Studies have shown – and yes, they can show anything you like – that migraineurs are more likely to suffer from depression, and depressives are more likely to get migraines and much else, including strokes, which is why antidepressants are offered as a prophylactic (daily preventative). My feelings are the opposite. If I didn’t get migraines, my overload reaction may well give me depression. That thought always cheers me and makes me smile, even when in horrible pain.
I do not confuse low mood with clinical depression. Low mood is the lot of most humans at some point, for whatever reason. It is quite possible to tolerate and ride it out without medication.
Depression, though, is where serotonin comes in, as it carries messages between nerve cells in the brain and throughout the body. It plays a key role in many bodily functions such as mood, sleep, digestion, nausea and much more. Serotonin levels that are too low or too high can cause physical and psychological problems. It is now thought to be – thought being the crucial word – the underlying neurotransmitter involved in migraine, based on a lower-than-normal level of serotonin (5-HT), which is why the mainstay acute treatment since the mid-1990s is a class of drugs called triptans, which act on serotonin receptors.
About 90% of serotonin is found in the cells lining the gastrointestinal tract. Only about 10% is produced in the brain.
Triptans are thought to work by stimulating serotonin, to reduce inflammation and constrict blood vessels, thereby stopping the headache or migraine.
Although I took antidepressants for some time as prophylactics, as described earlier, because I was not depressed, citalopram in particular (a selective serotonin reuptake inhibitor – SSRI) just made me smile more. And coming off it was a nightmare.

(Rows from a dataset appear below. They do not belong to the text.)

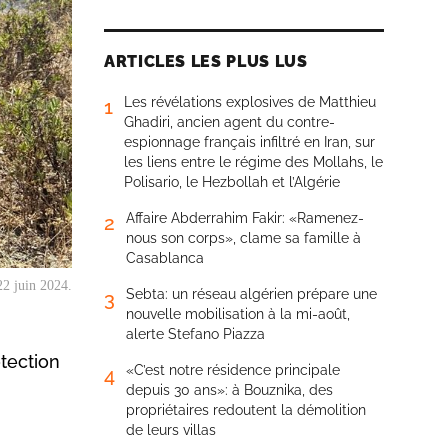
ARTICLES LES PLUS LUS
Les révélations explosives de Matthieu
1
Ghadiri, ancien agent du contre-
espionnage français infiltré en Iran, sur
les liens entre le régime des Mollahs, le
Polisario, le Hezbollah et l’Algérie
Affaire Abderrahim Fakir: «Ramenez-
2
nous son corps», clame sa famille à
Casablanca
22 juin 2024.
Sebta: un réseau algérien prépare une
3
nouvelle mobilisation à la mi-août,
alerte Stefano Piazza
otection
«C’est notre résidence principale
4
depuis 30 ans»: à Bouznika, des
propriétaires redoutent la démolition
de leurs villas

So, I went deeper into the mental illness arena when my attentive GP suggested EMDR (eye movement desensitization and reprocessing). It had come the way of his practice because a psychiatrist in Lochgilphead Hospital – then a psychiatric hospital – was having some success with it and was training others. I was assigned to a trainee who visited Oban hospital. She was to attempt to unearth any trauma lurking in my psyche. A cranial osteopath (they were all the rage) suggested I may have had a very early childhood accident and indeed, as a newborn, I was tipped out of my bassinet by my four-year-old brother who didn’t want another sister. This was considered an hilarious family story! If it had traumatised me and/or damaged my brain, this new psychotherapy just might help.
EMDR is a psychotherapy devised by Francine Shapiro in 1987 and originally designed to alleviate the distress associated with traumatic memories which may be causing various mental and physical reactions, including post-traumatic stress disorder. Basically, it involves moving your eyes a specific way while you process selected memories. The aim is to help you heal from distressing experiences far more quickly than you may with a talking therapy. I considered myself very lucky to be getting it and indeed had it for a year, two or three times a month.
The eye movements track the therapist’s hand as it moves back and forth across your field of vision while holding some traumatic event or thought in mind. If it works, the painful events are transformed on an emotional level. And again, unlike talking therapy, the insights are not so much from the practitioner’s interpretation, but from your own accelerated intellectual and emotional processes.
Therapist-directed lateral eye movements are the most commonly used external stimulus, but many other stimuli, including hand-tapping and audio stimulation are often used.
Although I enjoyed these sessions and spent most of them weeping over remembered events, mainly involving separation from my mother or fear of my angry father (tissues were supplied), the migraines continued.